INSTRUCTIONS FOR THE TASK:
Can you copy the data below word for word, from its first line through the line containing "common name: rønne-kulskorpe"?

——————

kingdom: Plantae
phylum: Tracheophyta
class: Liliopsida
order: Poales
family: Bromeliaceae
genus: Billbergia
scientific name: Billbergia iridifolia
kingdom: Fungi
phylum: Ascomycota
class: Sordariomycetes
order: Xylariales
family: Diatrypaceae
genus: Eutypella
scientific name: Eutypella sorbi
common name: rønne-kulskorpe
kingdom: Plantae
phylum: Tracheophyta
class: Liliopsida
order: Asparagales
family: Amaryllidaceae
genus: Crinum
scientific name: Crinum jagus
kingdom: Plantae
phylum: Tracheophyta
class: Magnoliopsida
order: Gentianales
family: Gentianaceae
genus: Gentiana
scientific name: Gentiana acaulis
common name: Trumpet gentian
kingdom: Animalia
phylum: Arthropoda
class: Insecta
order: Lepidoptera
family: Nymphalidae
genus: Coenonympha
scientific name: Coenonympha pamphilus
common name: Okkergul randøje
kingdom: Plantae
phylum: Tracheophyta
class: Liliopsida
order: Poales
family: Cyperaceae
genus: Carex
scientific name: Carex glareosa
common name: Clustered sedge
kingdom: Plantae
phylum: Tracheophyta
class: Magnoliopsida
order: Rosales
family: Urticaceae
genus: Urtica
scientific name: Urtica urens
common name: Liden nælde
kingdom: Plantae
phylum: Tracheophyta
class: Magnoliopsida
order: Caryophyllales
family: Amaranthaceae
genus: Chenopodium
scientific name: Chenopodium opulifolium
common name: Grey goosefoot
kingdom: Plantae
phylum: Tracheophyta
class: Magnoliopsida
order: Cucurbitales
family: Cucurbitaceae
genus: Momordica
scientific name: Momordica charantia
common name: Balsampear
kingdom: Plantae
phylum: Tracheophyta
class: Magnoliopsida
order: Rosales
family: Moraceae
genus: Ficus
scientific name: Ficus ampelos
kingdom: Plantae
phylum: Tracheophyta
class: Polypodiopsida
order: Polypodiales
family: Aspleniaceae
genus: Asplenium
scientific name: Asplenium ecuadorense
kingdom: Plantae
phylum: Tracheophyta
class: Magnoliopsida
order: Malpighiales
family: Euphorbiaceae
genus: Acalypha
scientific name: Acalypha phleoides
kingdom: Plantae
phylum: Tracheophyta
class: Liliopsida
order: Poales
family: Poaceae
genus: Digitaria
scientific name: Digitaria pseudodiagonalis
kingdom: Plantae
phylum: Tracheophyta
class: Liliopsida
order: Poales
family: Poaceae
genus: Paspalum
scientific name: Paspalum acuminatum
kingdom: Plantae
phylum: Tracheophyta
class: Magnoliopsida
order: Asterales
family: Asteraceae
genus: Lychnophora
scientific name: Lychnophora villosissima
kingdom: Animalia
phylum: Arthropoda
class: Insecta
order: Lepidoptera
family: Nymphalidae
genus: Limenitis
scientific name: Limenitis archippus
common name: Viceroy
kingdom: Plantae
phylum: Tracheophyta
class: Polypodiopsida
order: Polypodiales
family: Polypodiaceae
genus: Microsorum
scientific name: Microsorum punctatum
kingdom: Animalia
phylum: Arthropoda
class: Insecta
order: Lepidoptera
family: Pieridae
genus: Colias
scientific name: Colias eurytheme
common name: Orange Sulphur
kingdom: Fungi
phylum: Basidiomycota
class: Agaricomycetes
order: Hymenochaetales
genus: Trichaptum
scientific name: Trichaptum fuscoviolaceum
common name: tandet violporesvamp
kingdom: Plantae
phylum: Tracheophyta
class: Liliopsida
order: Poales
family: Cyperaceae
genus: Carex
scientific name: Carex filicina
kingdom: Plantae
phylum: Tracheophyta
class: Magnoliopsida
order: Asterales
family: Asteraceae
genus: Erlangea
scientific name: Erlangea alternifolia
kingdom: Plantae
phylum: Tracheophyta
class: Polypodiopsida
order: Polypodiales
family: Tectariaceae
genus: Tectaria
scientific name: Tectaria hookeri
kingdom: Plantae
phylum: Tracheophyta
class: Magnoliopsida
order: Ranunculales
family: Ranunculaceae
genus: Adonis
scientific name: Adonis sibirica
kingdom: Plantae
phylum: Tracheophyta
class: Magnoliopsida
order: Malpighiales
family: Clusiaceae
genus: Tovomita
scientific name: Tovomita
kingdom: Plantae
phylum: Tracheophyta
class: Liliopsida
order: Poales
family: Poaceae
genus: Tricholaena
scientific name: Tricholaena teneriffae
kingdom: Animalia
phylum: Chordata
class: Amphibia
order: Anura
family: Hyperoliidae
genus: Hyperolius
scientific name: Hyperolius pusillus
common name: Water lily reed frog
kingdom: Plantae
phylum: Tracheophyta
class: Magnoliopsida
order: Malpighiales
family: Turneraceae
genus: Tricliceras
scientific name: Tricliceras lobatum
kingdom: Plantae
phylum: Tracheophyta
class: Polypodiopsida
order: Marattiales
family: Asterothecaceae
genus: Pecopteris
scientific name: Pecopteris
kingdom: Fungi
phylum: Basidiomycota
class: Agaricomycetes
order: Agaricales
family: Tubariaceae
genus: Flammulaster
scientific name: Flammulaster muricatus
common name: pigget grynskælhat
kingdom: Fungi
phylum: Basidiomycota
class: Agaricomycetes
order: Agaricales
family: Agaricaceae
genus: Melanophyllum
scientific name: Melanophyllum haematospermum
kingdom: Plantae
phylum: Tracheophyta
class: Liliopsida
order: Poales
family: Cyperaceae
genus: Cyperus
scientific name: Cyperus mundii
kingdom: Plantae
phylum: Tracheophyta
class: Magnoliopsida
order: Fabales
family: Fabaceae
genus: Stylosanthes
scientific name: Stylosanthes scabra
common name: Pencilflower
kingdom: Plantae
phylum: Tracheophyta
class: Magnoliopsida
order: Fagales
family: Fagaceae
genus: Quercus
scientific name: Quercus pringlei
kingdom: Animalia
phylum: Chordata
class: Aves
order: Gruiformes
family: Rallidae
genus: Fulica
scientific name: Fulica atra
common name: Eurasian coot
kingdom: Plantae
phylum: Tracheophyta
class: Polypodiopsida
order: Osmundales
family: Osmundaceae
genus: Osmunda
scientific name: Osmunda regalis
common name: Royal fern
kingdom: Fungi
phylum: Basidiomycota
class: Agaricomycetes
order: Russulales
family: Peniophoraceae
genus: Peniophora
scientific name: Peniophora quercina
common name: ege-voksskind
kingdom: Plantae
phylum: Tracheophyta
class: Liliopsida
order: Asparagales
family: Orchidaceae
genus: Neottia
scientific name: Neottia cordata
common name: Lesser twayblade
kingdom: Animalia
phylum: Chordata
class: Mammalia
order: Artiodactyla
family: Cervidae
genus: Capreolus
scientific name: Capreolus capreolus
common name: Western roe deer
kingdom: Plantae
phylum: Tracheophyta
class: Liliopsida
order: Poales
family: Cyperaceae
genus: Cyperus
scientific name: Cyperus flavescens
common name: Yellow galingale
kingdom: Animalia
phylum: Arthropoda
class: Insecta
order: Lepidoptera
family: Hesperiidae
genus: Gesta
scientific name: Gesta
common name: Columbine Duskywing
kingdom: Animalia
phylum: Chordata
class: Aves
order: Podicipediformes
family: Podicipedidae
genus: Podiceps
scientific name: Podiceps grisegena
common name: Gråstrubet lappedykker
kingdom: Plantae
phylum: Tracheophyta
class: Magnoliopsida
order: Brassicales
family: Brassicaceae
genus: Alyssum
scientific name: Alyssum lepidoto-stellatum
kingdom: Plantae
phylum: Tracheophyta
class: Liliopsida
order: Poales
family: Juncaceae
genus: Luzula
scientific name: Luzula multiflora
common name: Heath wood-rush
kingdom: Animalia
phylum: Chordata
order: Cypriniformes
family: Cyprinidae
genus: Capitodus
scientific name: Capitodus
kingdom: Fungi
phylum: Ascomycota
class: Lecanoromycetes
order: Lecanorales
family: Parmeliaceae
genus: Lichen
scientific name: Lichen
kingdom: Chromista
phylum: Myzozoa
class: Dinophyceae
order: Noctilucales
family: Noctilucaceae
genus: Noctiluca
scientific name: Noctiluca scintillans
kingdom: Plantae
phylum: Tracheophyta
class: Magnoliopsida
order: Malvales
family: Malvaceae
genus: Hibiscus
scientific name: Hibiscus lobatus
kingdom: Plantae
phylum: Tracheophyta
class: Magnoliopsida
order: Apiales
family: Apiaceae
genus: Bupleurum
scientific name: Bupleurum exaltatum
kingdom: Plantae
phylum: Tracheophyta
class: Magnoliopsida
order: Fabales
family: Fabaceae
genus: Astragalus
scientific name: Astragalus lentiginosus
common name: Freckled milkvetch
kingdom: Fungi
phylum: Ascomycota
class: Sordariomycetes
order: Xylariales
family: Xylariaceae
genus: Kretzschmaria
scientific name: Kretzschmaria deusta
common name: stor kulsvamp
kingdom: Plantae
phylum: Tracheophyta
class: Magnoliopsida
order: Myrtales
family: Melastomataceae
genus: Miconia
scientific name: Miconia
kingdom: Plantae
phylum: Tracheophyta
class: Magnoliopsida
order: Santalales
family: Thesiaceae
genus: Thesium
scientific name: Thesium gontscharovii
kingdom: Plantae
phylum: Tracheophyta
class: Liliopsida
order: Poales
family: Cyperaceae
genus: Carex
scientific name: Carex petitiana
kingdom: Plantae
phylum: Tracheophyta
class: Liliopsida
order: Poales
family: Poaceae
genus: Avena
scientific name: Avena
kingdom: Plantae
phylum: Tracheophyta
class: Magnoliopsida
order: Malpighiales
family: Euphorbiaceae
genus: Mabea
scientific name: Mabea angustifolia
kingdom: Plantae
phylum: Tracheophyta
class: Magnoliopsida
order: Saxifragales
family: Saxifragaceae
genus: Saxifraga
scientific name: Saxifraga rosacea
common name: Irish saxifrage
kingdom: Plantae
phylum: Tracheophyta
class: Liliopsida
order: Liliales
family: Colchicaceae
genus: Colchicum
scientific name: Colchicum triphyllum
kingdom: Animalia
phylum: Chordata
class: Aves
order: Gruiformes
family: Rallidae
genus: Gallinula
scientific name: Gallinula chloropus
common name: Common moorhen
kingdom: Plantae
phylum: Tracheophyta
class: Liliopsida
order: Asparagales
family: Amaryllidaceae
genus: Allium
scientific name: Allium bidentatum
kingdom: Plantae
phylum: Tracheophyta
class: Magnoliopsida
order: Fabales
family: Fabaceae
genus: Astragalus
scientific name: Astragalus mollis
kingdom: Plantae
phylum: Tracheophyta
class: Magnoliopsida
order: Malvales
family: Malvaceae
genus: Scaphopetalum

——————

COMPLETED TASK:
kingdom: Plantae
phylum: Tracheophyta
class: Liliopsida
order: Poales
family: Bromeliaceae
genus: Billbergia
scientific name: Billbergia iridifolia
kingdom: Fungi
phylum: Ascomycota
class: Sordariomycetes
order: Xylariales
family: Diatrypaceae
genus: Eutypella
scientific name: Eutypella sorbi
common name: rønne-kulskorpe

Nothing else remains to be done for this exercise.